== 読解用抜粋
Loading

千鳥の世界

変わるのはこちら

判り切った話ですが、人は誰しも時代と場所を選んで生まれてくるわけではありません。与えられた時と所をただ生きるだけです。チドリもまた同じことでした。前世紀「大正」という近代の始まりの時期、極東の島国の海沿いの村に生まれ、七年半という僅かな時間を生きただけです。忘れられても不思議のない小さな生でした。ふとしたことから幾つかの偶然が重なり、彼女が書いた詩文が伝わり、百年の時を超えて私たちの手元に残されました。それがいかなる悪戯なのか、何かの恩寵なのか、だれにも分かりません。が、チドリの言葉は確かに私たちに届き、目の前に広がっています。元よりチドリの言葉は、膨大な過去の海洋に漂う数滴の水以上のものではありません。いつ波間に沈んで見失われてもおかしくはありません。けれどもチドリの言葉は消えませんでした。打ち寄せ合う未来と過去の波打ち際に漂い続けて今に至ります。人は死んでも言葉は残ります。それが文学の力、言葉の命です。

死者は変わりません。変わるのは今という時間に縛られて生きる私たちの方です。チドリの言葉をどう受け止め感応していくかは、私たちに託されました。今を生きる私たちは、後ろを振り返るより前を見ることに熱心です。何か目新しいことはないか、これまで無かったものはないか、そんなものばかりを求めがちです。けど、ここらで少し立ち止って、後ろを振り返ってみてもいいんじゃなでしょうか。
====
= 課題の説明 =
チドリの言葉について述べた上記の文章のうち、「判り切った話ですが、人は誰し」から「てもいいんじゃなでしょうか。」までの部分を、一字一句違えずに書き写してください。
== 提供資料
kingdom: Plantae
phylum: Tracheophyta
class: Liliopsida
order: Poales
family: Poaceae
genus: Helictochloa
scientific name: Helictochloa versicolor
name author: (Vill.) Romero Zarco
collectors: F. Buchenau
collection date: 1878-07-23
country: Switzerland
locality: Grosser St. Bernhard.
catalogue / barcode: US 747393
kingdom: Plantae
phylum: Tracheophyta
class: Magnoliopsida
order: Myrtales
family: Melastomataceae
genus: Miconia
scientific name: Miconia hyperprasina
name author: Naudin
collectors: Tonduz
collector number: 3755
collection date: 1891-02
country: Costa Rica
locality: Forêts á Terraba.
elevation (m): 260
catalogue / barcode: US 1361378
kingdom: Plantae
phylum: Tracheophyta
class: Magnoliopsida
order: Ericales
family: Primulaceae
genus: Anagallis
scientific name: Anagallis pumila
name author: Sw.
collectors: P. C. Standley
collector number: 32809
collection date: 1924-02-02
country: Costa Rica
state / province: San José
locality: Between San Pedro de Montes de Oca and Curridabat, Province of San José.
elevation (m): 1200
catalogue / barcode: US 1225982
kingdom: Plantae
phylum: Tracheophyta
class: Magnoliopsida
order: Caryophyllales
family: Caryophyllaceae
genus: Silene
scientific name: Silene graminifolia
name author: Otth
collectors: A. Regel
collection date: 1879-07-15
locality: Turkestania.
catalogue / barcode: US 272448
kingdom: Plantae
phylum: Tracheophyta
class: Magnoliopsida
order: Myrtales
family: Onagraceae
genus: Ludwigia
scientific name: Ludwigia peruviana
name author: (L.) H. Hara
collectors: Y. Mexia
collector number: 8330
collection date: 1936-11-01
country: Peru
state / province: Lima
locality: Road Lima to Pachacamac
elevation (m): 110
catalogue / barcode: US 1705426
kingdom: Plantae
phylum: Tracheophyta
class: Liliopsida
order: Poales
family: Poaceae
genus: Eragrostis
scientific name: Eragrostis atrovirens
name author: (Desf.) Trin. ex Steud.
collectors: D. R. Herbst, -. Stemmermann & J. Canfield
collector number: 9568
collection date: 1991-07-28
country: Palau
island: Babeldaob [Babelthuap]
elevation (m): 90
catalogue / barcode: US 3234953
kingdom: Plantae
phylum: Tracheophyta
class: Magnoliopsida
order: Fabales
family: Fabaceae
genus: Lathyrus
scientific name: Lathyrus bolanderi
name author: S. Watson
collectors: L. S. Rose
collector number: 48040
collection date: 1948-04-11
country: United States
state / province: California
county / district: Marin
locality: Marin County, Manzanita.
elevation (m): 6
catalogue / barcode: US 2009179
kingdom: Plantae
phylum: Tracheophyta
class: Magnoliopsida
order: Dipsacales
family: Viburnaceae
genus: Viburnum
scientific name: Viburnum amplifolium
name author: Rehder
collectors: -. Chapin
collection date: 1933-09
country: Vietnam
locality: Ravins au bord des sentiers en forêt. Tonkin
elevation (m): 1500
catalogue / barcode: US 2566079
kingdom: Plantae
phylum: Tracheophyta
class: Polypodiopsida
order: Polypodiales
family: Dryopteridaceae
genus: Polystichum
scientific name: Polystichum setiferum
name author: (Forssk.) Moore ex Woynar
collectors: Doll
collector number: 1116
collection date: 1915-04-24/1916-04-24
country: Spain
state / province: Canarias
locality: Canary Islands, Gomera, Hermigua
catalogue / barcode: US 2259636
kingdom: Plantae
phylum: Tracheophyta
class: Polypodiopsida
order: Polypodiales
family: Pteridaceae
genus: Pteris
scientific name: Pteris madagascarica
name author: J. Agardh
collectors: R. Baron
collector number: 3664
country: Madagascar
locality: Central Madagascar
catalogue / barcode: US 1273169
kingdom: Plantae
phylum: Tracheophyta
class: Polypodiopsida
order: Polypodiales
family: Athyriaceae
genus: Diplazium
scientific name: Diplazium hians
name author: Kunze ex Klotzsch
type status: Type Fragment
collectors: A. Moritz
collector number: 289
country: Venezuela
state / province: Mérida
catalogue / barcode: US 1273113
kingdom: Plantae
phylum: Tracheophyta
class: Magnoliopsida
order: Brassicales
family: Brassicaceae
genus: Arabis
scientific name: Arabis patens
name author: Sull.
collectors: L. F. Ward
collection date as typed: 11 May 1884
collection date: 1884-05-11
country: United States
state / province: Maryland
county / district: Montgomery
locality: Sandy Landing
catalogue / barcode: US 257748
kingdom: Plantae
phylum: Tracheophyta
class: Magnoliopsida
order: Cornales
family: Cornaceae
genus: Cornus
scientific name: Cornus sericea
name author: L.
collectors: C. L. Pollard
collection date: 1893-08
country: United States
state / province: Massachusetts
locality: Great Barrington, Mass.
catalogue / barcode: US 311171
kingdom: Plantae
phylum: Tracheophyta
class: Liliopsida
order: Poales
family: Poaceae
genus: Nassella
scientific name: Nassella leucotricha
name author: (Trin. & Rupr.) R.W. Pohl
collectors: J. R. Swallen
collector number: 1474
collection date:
====
= 課題の解答 =
判り切った話ですが、人は誰しも時代と場所を選んで生まれてくるわけではありません。与えられた時と所をただ生きるだけです。チドリもまた同じことでした。前世紀「大正」という近代の始まりの時期、極東の島国の海沿いの村に生まれ、七年半という僅かな時間を生きただけです。忘れられても不思議のない小さな生でした。ふとしたことから幾つかの偶然が重なり、彼女が書いた詩文が伝わり、百年の時を超えて私たちの手元に残されました。それがいかなる悪戯なのか、何かの恩寵なのか、だれにも分かりません。が、チドリの言葉は確かに私たちに届き、目の前に広がっています。元よりチドリの言葉は、膨大な過去の海洋に漂う数滴の水以上のものではありません。いつ波間に沈んで見失われてもおかしくはありません。けれどもチドリの言葉は消えませんでした。打ち寄せ合う未来と過去の波打ち際に漂い続けて今に至ります。人は死んでも言葉は残ります。それが文学の力、言葉の命です。

死者は変わりません。変わるのは今という時間に縛られて生きる私たちの方です。チドリの言葉をどう受け止め感応していくかは、私たちに託されました。今を生きる私たちは、後ろを振り返るより前を見ることに熱心です。何か目新しいことはないか、これまで無かったものはないか、そんなものばかりを求めがちです。けど、ここらで少し立ち止って、後ろを振り返ってみてもいいんじゃなでしょうか。